• PROMPT: Please work out how many of the lines below include "ring". Only the number should be given.

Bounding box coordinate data
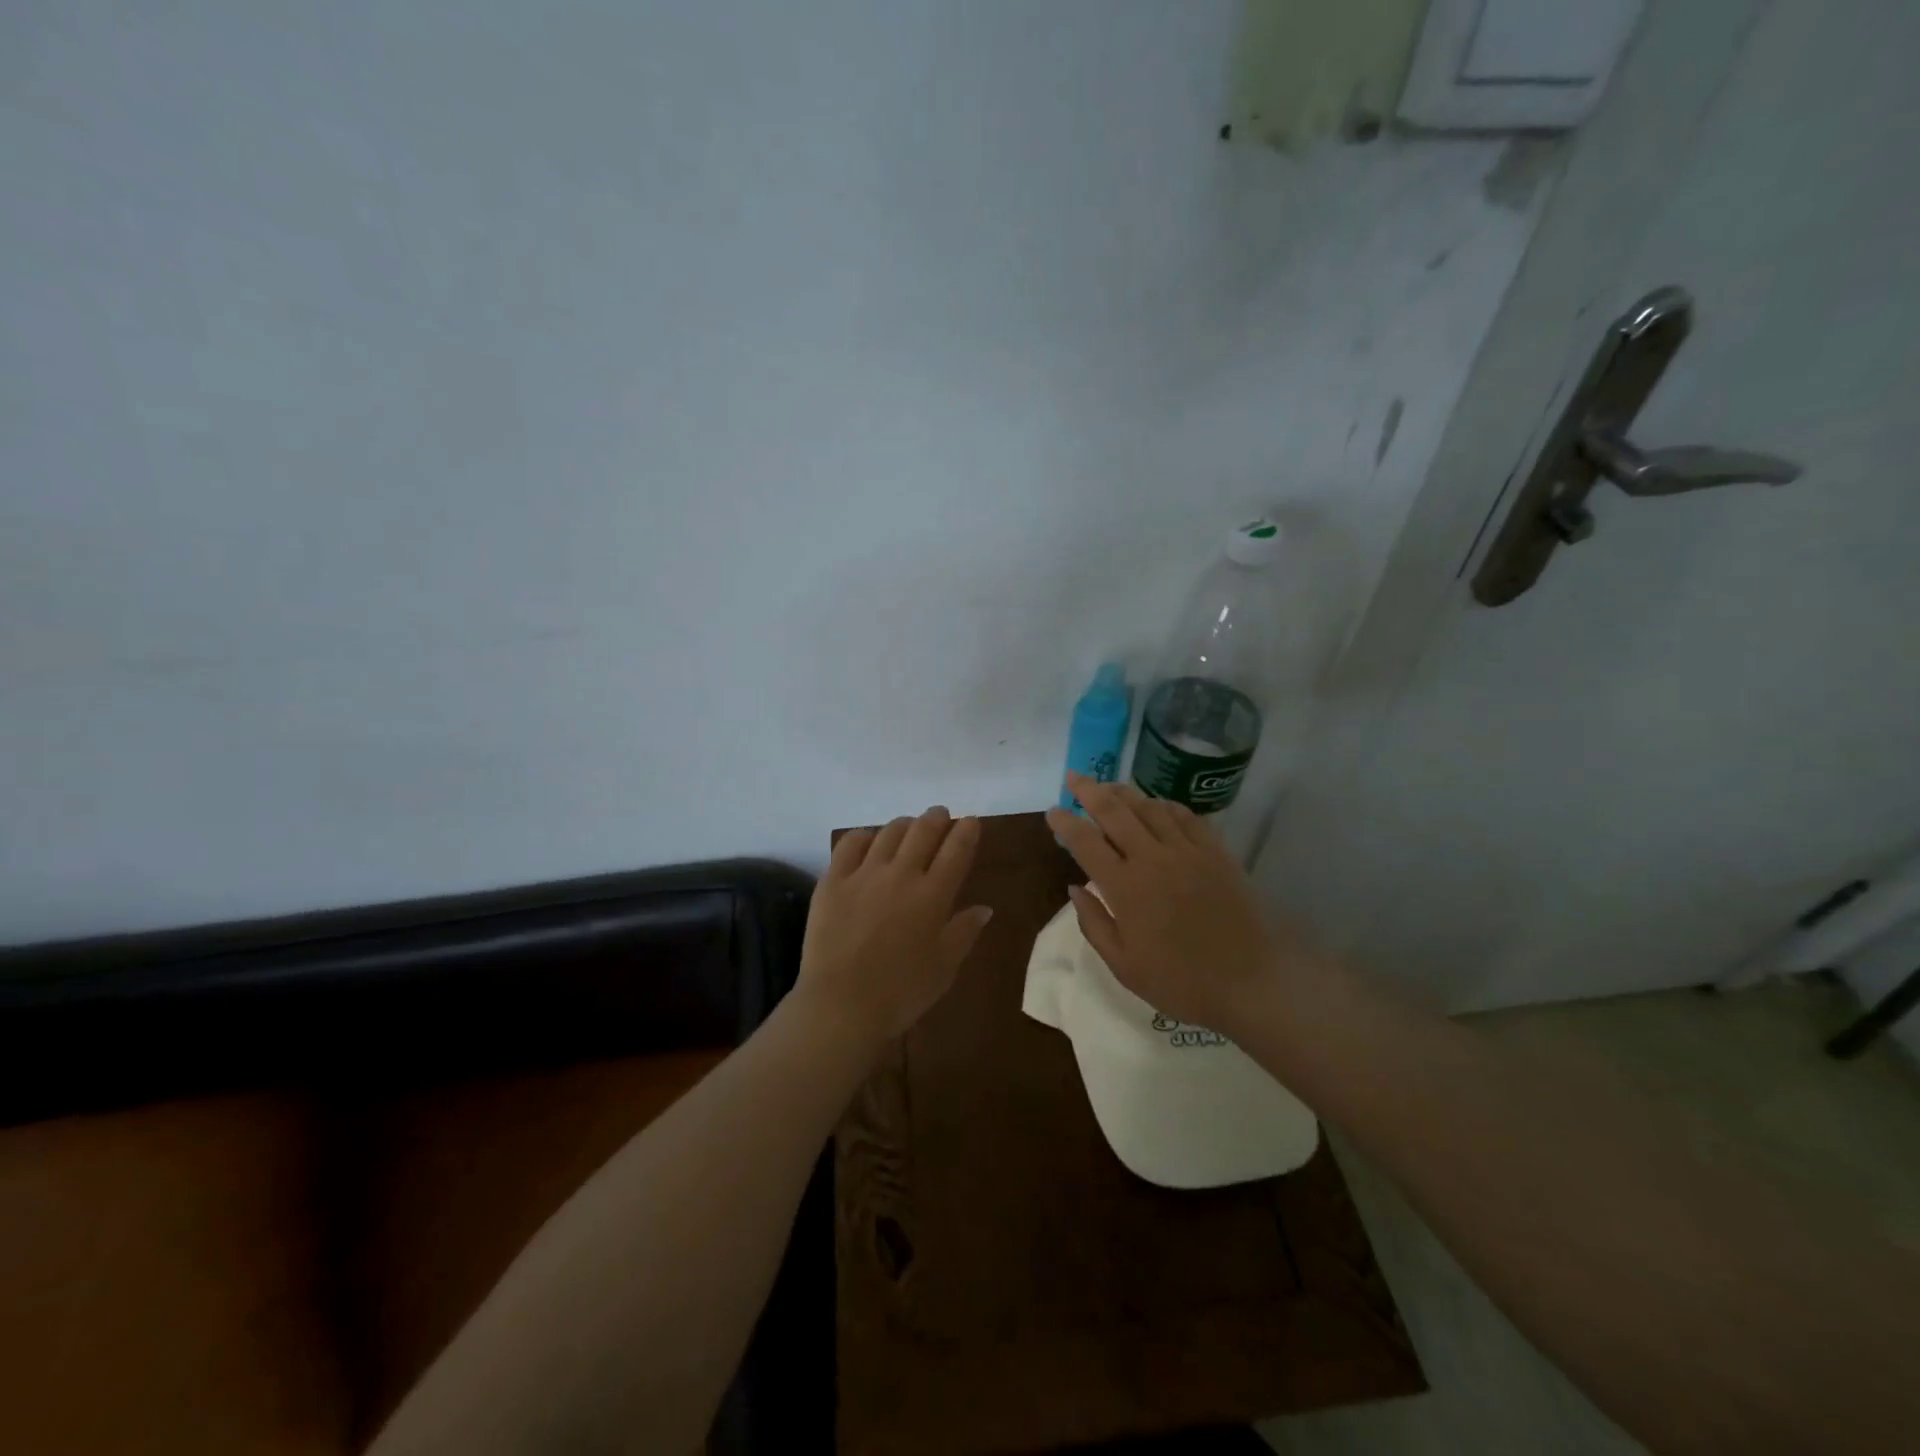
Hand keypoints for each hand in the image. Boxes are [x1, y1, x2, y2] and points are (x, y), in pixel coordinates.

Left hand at [796, 807, 992, 1045]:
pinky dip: (864, 836)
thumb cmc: (901, 993)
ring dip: (904, 824)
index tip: (970, 822)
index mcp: (933, 895)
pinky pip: (850, 844)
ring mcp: (864, 874)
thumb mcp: (944, 967)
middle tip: (940, 815)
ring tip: (908, 826)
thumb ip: (964, 932)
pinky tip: (869, 840)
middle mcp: (901, 874)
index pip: (956, 850)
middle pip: (923, 831)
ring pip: (889, 832)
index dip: (966, 831)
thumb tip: (984, 908)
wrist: (841, 1005)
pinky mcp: (832, 881)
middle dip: (937, 817)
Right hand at [1045, 774, 1296, 1034]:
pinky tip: (1156, 805)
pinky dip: (1165, 805)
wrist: (1251, 982)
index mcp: (1125, 888)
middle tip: (1074, 777)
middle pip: (1114, 812)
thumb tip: (1073, 887)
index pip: (1085, 843)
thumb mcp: (1123, 966)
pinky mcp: (1215, 852)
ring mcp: (1187, 851)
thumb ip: (1094, 924)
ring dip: (1124, 793)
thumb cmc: (1180, 982)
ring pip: (1149, 808)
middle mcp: (1152, 859)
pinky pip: (1185, 816)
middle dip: (1089, 790)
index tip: (1052, 811)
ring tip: (1108, 786)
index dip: (1065, 823)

• SOLUTION FOR THIS EXERCISE: 8